- _Reading passage_:
########################################

Now Friedman of the NY Times seems always to bring his new insights to the table. Frankly I never seen any true insights but alas he is what the masses of the left have to rely upon. They would be better off driving about I 495 in Boston and reading signs. From Friedman today in the Times we have[1]:

WHEN you hear the insane notion of “legitimate rape” being aired by a Republican congressman — a member of the House science committee no less — it makes you wonder some days how we became the world’s richest, most powerful country, and, more important, how we’re going to stay there. The short answer is that, thank God, there’s still a bunch of people across America — innovators and entrepreneurs — who just didn’t get the word. They didn’t get the word that Germany will eat our breakfast or that China will eat our lunch. They didn’t get the word that we’re in a recession and heading for a fiscal cliff. They’re not interested in politics at all. Instead, they just go out and invent stuff and fix stuff and collaborate on stuff. They are our saving grace, and whenever I need a pick-me-up, I drop in on one of them.

I did just that last week, visiting the design workshop of Rethink Robotics, near Boston’s airport, where I did something I’ve never done before: I programmed a robot to perform the simple task of moving widgets from one place to another. Yup, I trained the robot’s arms using a very friendly screen interface and memory built into its mechanical limbs. …

The Rethink design team includes …, the product manager of the Apple LaserWriter — as well as 75 other experts from Russia, Georgia, Venezuela, Egypt, Australia, India, Israel, Portugal, Britain, Sri Lanka, the United States and China. “It is all made in America,” …, but by “the best talent” gathered “from around the world.”

This is the company of the future. Forget about “outsourcing.” In today’s hyperconnected world, there is no “in” and no “out.” There’s only “good, better and best,” and if you don’t assemble the best team you can from everywhere, your competitor will. …

The Rethink robot will be unveiled in weeks. I was just given a sneak peek — on the condition that I did not mention its “disruptive” price point and some other unique features.

This is the march of progress. It eliminates bad jobs, empowers good jobs, but always demands more skill and creativity and always enables fewer people to do more things. We went through the same megashift when our agricultural economy was replaced by the industrial economy in the late 19th and early 20th centuries. Therefore, what this election should be about is how we spawn thousands of Rethinks that create new industries, new jobs and productivity tools. Alas, it isn’t. So I’m just grateful these folks here in Boston didn’t get the word.

Sarcasm as required starts his insights but he seems to have not read history and moreover has not truly thought through what he opines upon. Robots replace humans; it is akin to the plow, the tractor, and the changes in farms a hundred or so years ago. But now there are no big cities to go to. Furthermore these robots have been around for ages and there is no secret sauce that gives the US any sustainable advantage.

########################################

- _Data_:
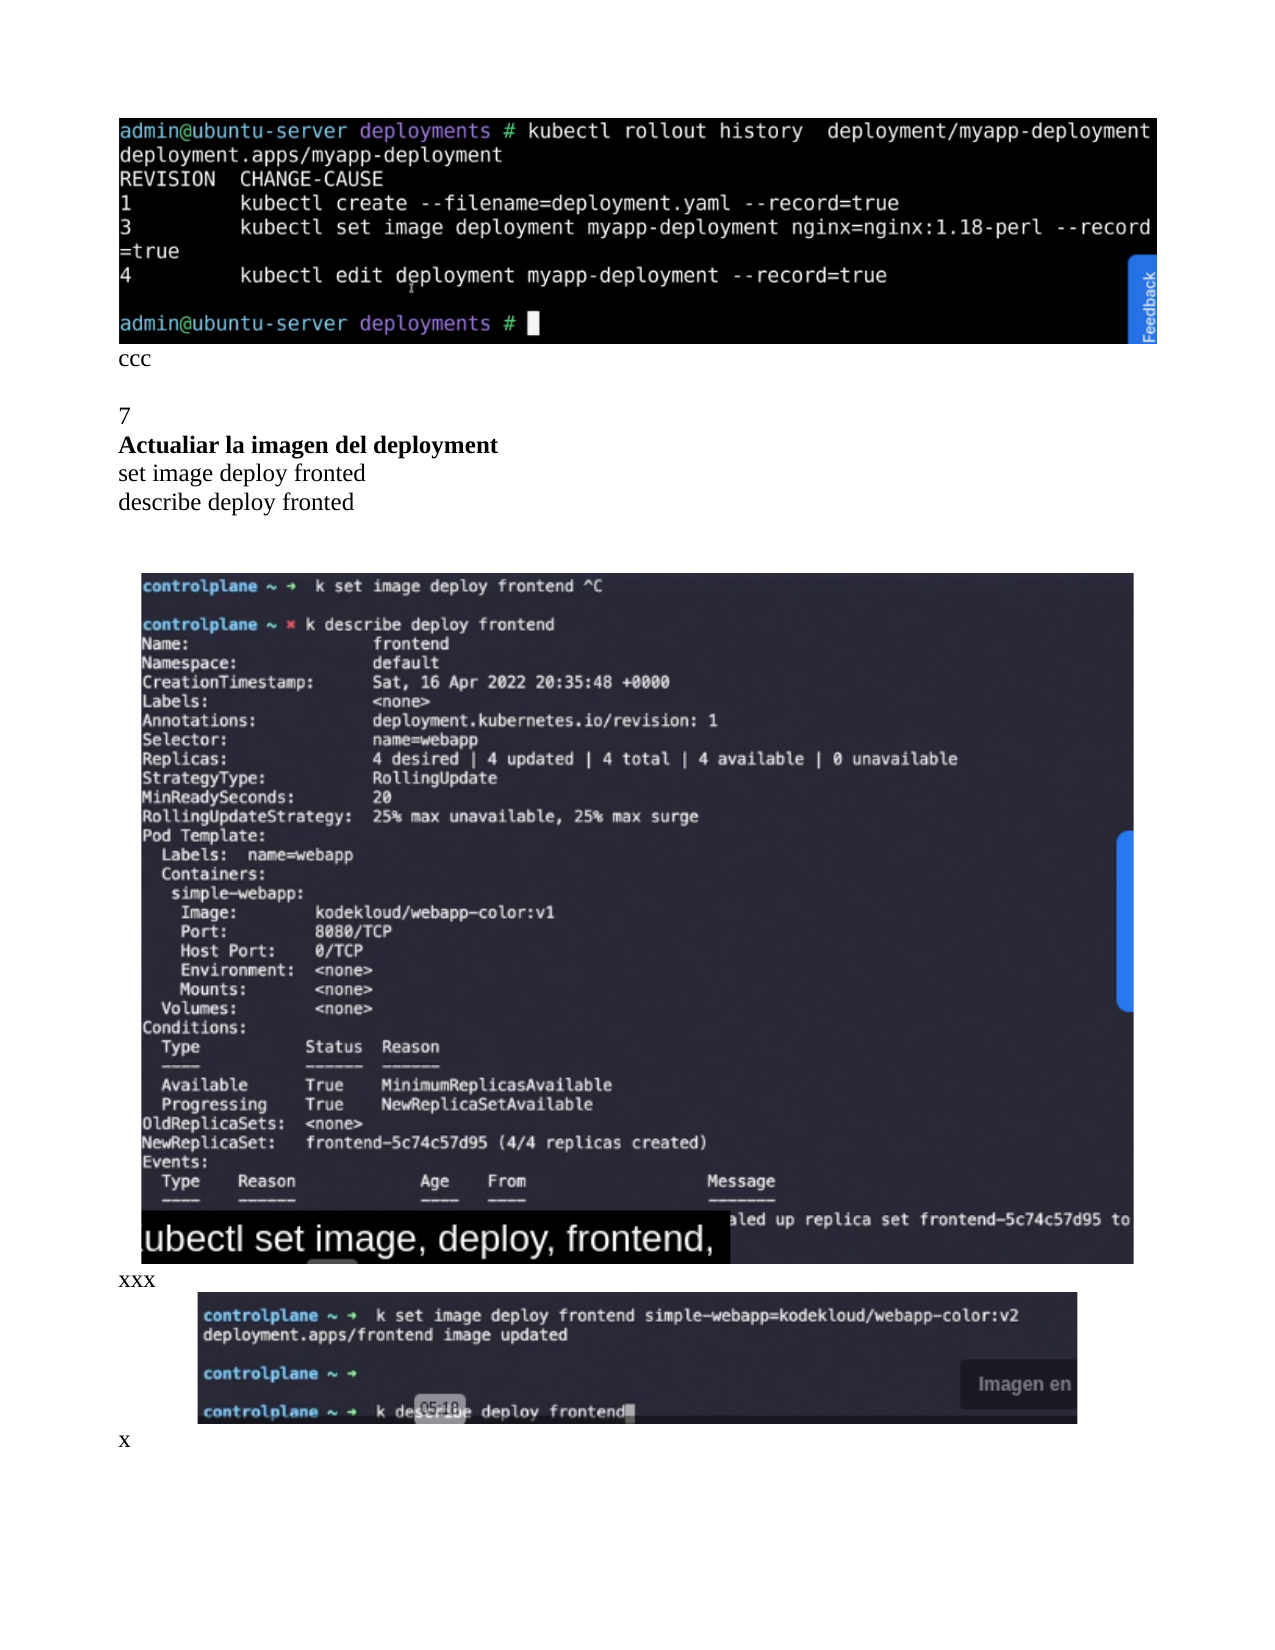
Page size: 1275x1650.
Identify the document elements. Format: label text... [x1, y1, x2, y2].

text Actualiar la imagen del deployment [118, 430, 1157, 458]
picture [197, 1292, 1078, 1424]
text x [118, 1293, 1157, 1453]
text xxx [118, 573, 1157, 1293]
text set image deploy fronted [118, 458, 1157, 487]
text 7 [118, 401, 1157, 430]
text ccc [118, 344, 1157, 372]
picture [118, 118, 1157, 344]
text describe deploy fronted [118, 487, 1157, 516]
picture [141, 573, 1134, 1264]
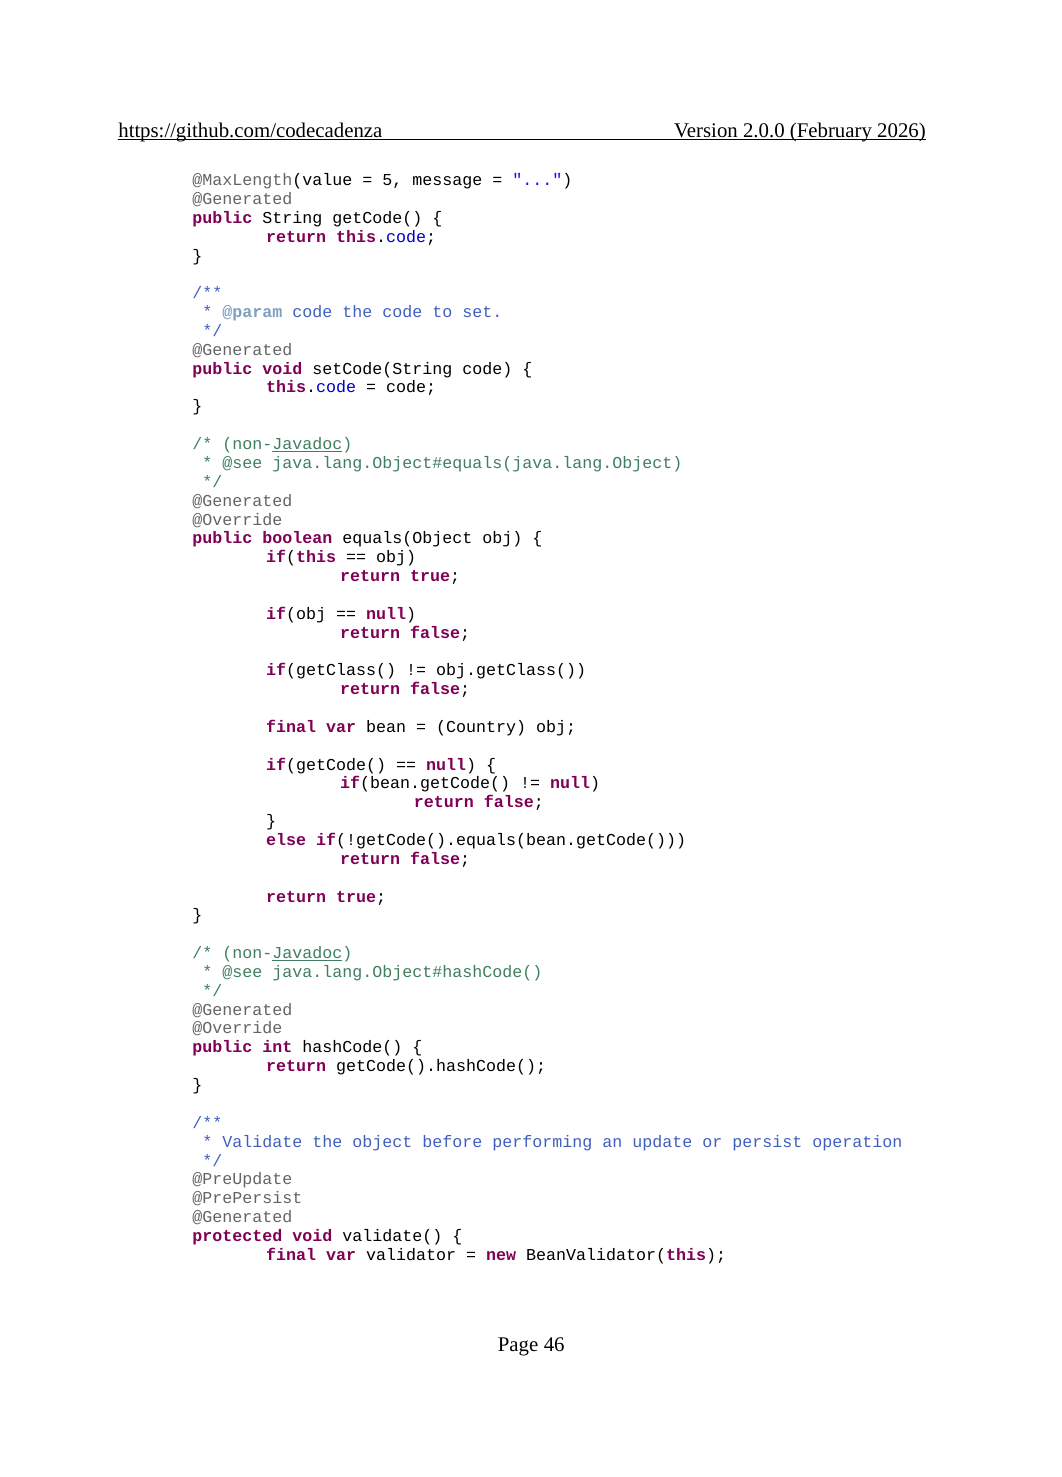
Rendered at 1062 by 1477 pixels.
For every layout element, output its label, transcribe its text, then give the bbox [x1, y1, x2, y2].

text return this.code; [176, 228, 944, 247]
text @Generated [176, 1001, 944, 1020]
text if(this == obj) [176, 549, 944, 568]
text /* (non-Javadoc) [176, 436, 944, 454]
text if(getCode() == null) { [176, 756, 944, 775]
text return false; [176, 794, 944, 813]
text @Generated [176, 191, 944, 209]
text protected void validate() { [176, 1227, 944, 1246]
text public String getCode() { [176, 209, 944, 228]
text if(getClass() != obj.getClass()) [176, 662, 944, 681]
text return false; [176, 681, 944, 699]
text } [176, 907, 944, 926]
text } [176, 813, 944, 832]
text return true; [176, 568, 944, 586]
text @Generated [176, 492, 944, 511]
text } [176, 398, 944, 417]
text @PreUpdate [176, 1171, 944, 1190]
text public void setCode(String code) { [176, 360, 944, 379]
text return getCode().hashCode(); [176, 1058, 944, 1077]
text * @see java.lang.Object#hashCode() [176, 963, 944, 982]
text @Override [176, 1020, 944, 1039]
text } [176, 247, 944, 266]
text public int hashCode() { [176, 1039, 944, 1058]
text * @param code the code to set. [176, 304, 944, 322]
text @MaxLength(value = 5, message = "...") [176, 172, 944, 191]
text */ [176, 473, 944, 492]
text @PrePersist [176, 1190, 944, 1209]
text /* (non-Javadoc) [176, 945, 944, 963]
text */ [176, 982, 944, 1001]
text * Validate the object before performing an update or persist operation [176, 1133, 944, 1152]
text */ [176, 1152, 944, 1171]
text /** [176, 1114, 944, 1133]
text final var bean = (Country) obj; [176, 718, 944, 737]
text if(obj == null) [176, 605, 944, 624]
text public boolean equals(Object obj) { [176, 530, 944, 549]
text * @see java.lang.Object#equals(java.lang.Object) [176, 454, 944, 473]
text @Override [176, 511, 944, 530]
text } [176, 1077, 944, 1096]
text this.code = code; [176, 379, 944, 398]
text return true; [176, 888, 944, 907]
text /** [176, 285, 944, 304]
text @Generated [176, 1209, 944, 1227]
text @Generated [176, 341, 944, 360]
text */ [176, 322, 944, 341]
text final var validator = new BeanValidator(this); [176, 1246, 944, 1265]
text return false; [176, 624, 944, 643]
text return false; [176, 850, 944, 869]
text if(bean.getCode() != null) [176, 775, 944, 794]
text else if(!getCode().equals(bean.getCode())) [176, 832, 944, 850]
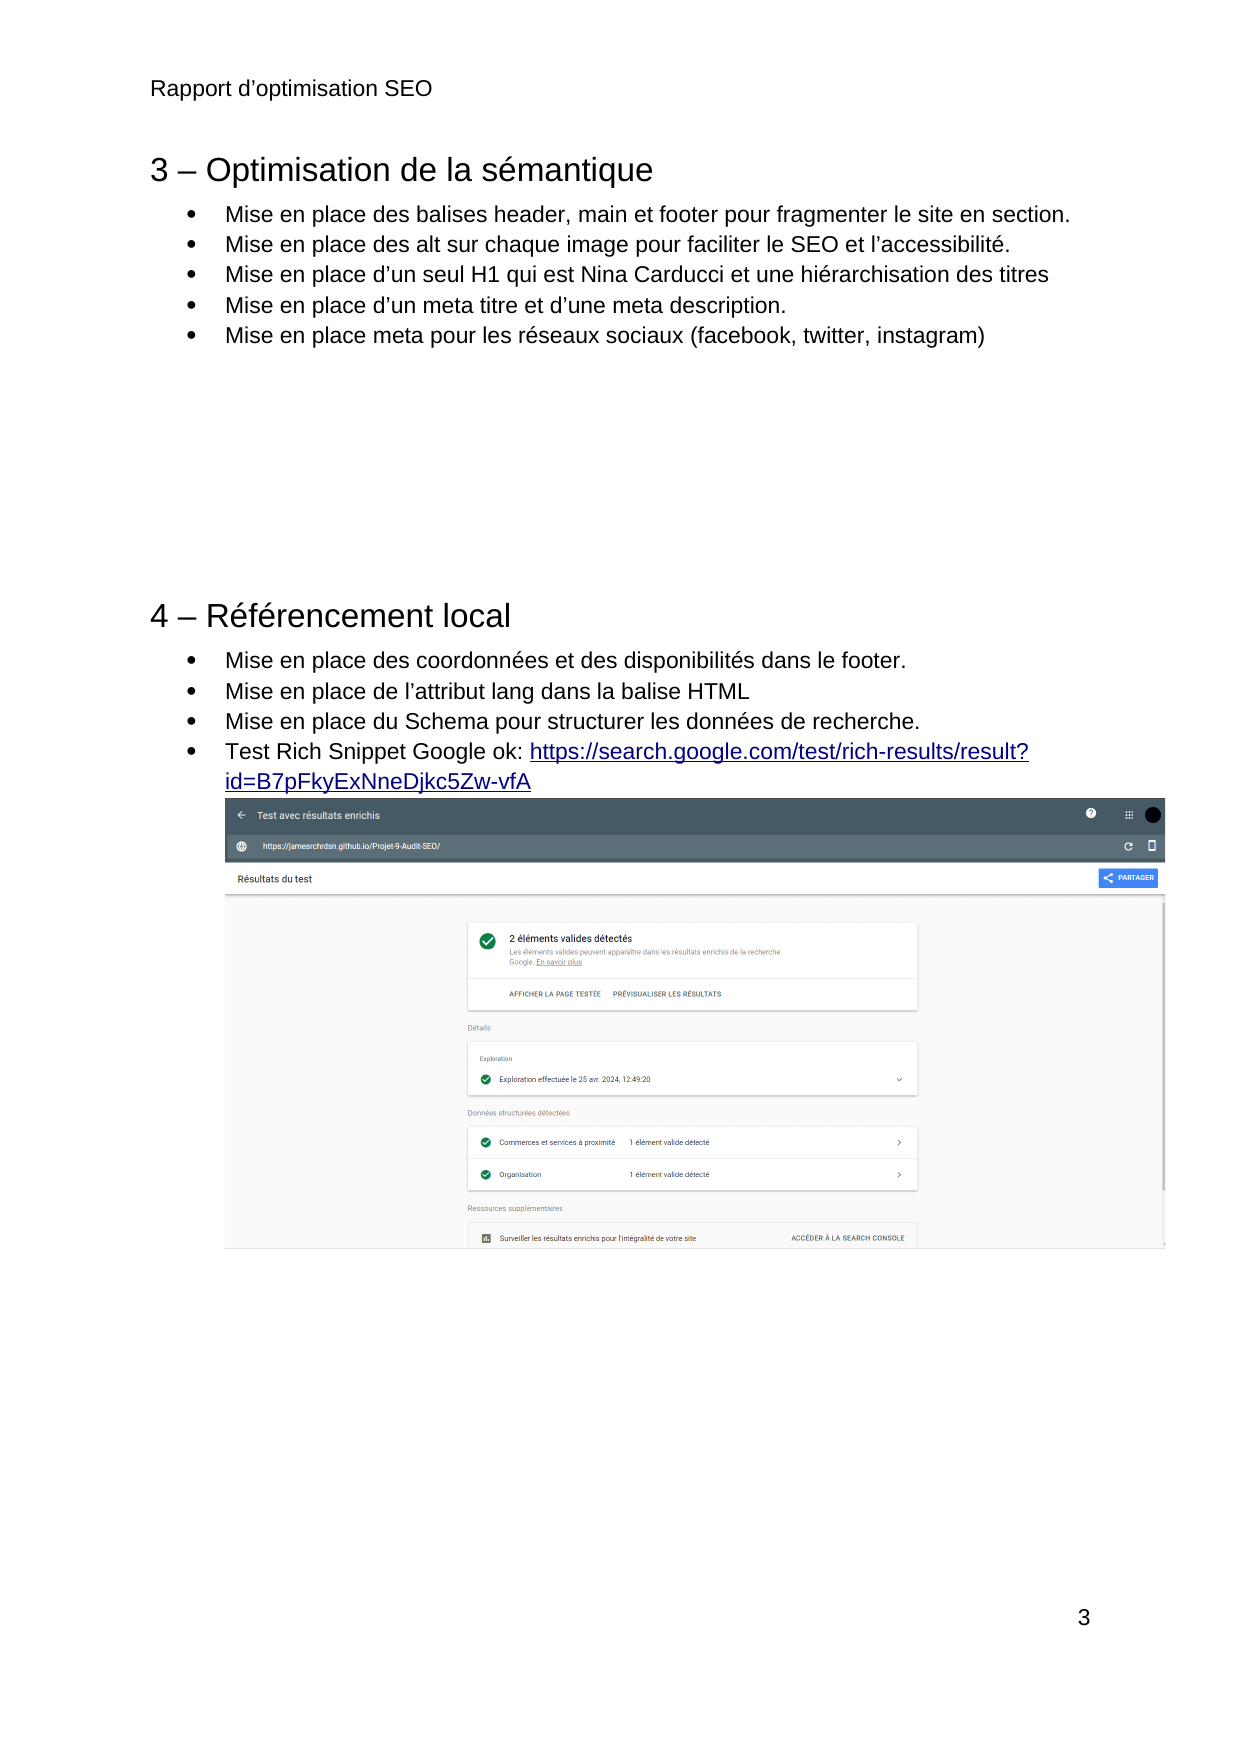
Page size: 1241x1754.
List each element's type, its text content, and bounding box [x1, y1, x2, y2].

list Mise en place du Schema pour structurer les données de recherche. [187, 708, 1090, 734]
list Mise en place des balises header, main et footer pour fragmenter le site en section. [187, 201, 1090, 227]
subtitle 3 – Optimisation de la sémantique [150, 150, 1090, 188]
list Mise en place de l’attribut lang dans la balise HTML [187, 678, 1090, 704]
list Mise en place meta pour les réseaux sociaux (facebook, twitter, instagram) [187, 322, 1090, 348]
subtitle 4 – Référencement local [150, 597, 1090, 635]
list Mise en place d’un seul H1 qui est Nina Carducci et une hiérarchisation des titres [187, 261, 1090, 288]
list Mise en place des alt sur chaque image pour faciliter le SEO et l’accessibilité. [187, 231, 1090, 257]
list Mise en place des coordonnées et des disponibilités dans le footer. [187, 647, 1090, 674]
list Test Rich Snippet Google ok: https://search.google.com/test/rich-results/result?id=B7pFkyExNneDjkc5Zw-vfA [187, 738, 1090, 1248]
list Mise en place d’un meta titre et d’une meta description. [187, 292, 1090, 318]
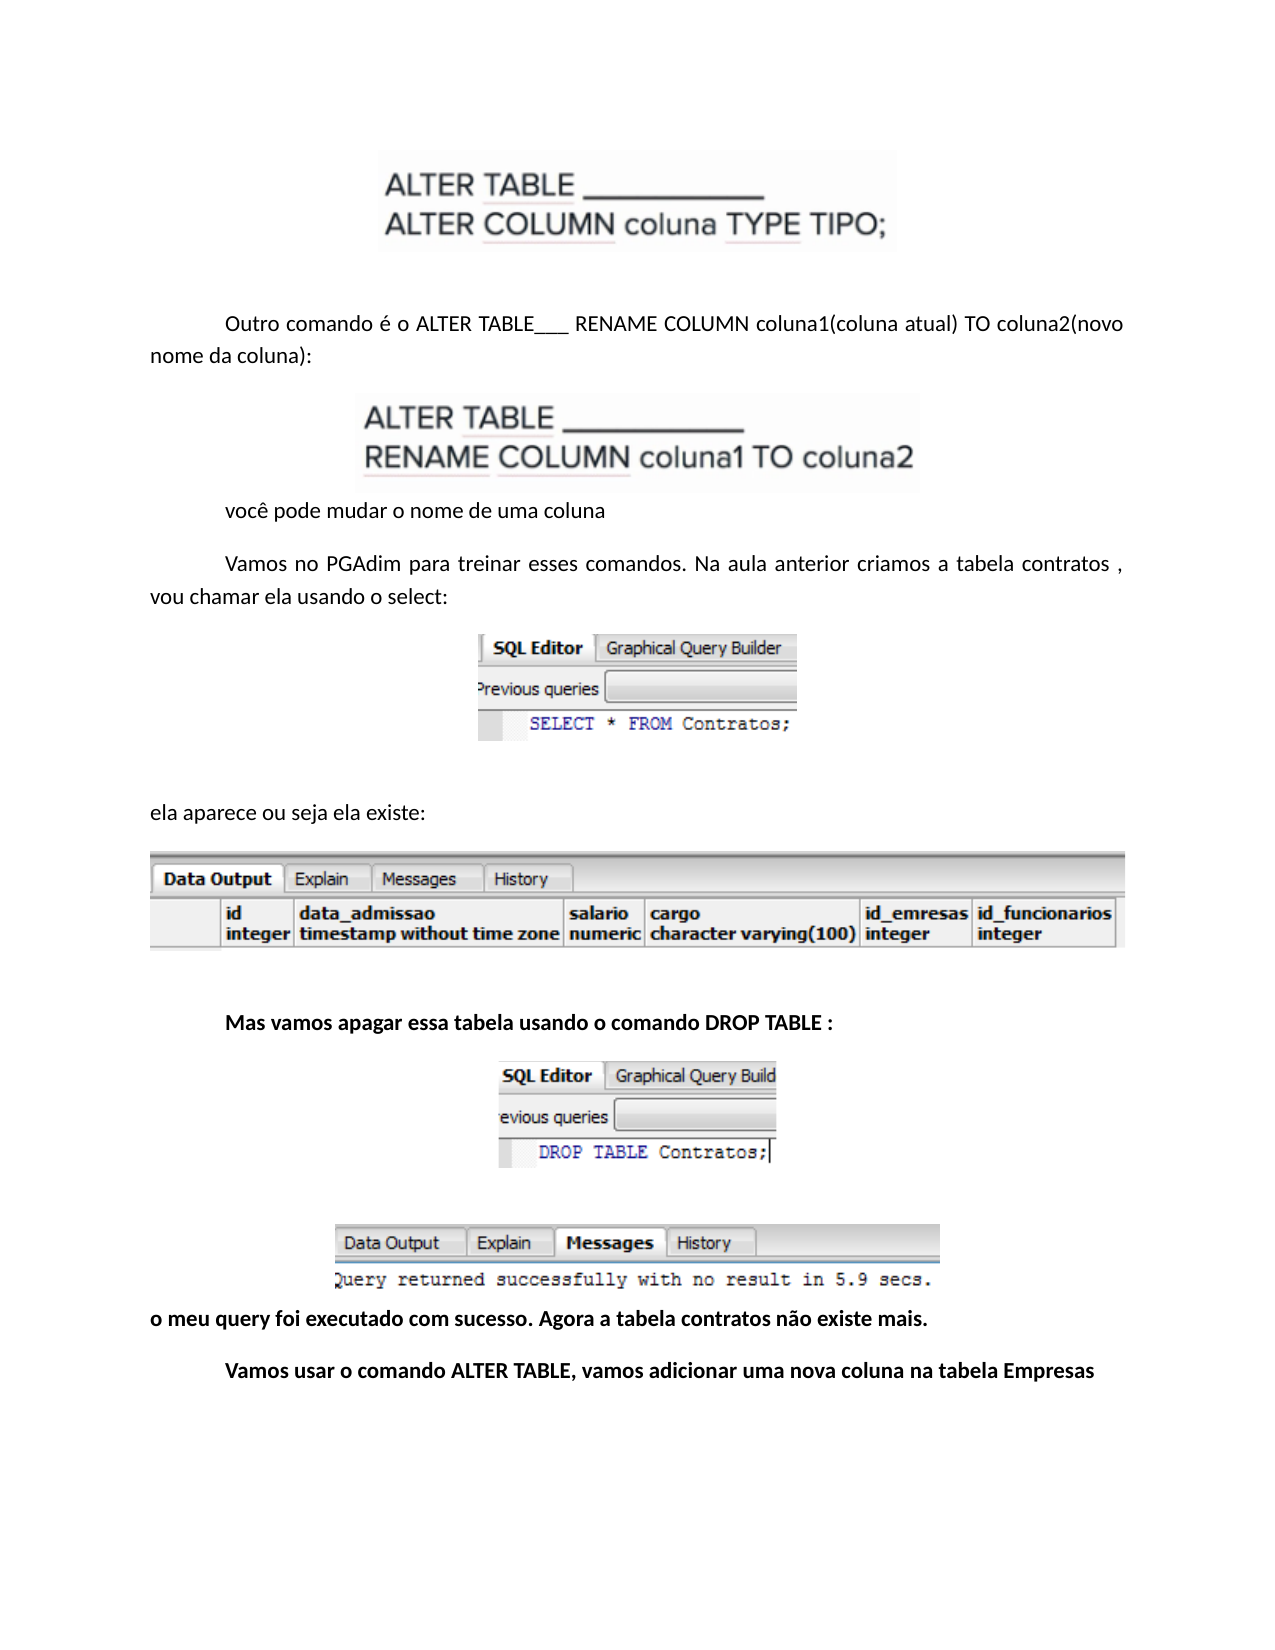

########################################

- _Instructions for the task_:
Reproduce verbatim the portion of the blog post on Friedman's robotics column starting at "Sarcasm as required" and ending at "any sustainable advantage.".

- _Expected output_:
Sarcasm as required starts his insights but he seems to have not read history and moreover has not truly thought through what he opines upon. Robots replace humans; it is akin to the plow, the tractor, and the changes in farms a hundred or so years ago. But now there are no big cities to go to. Furthermore these robots have been around for ages and there is no secret sauce that gives the US any sustainable advantage.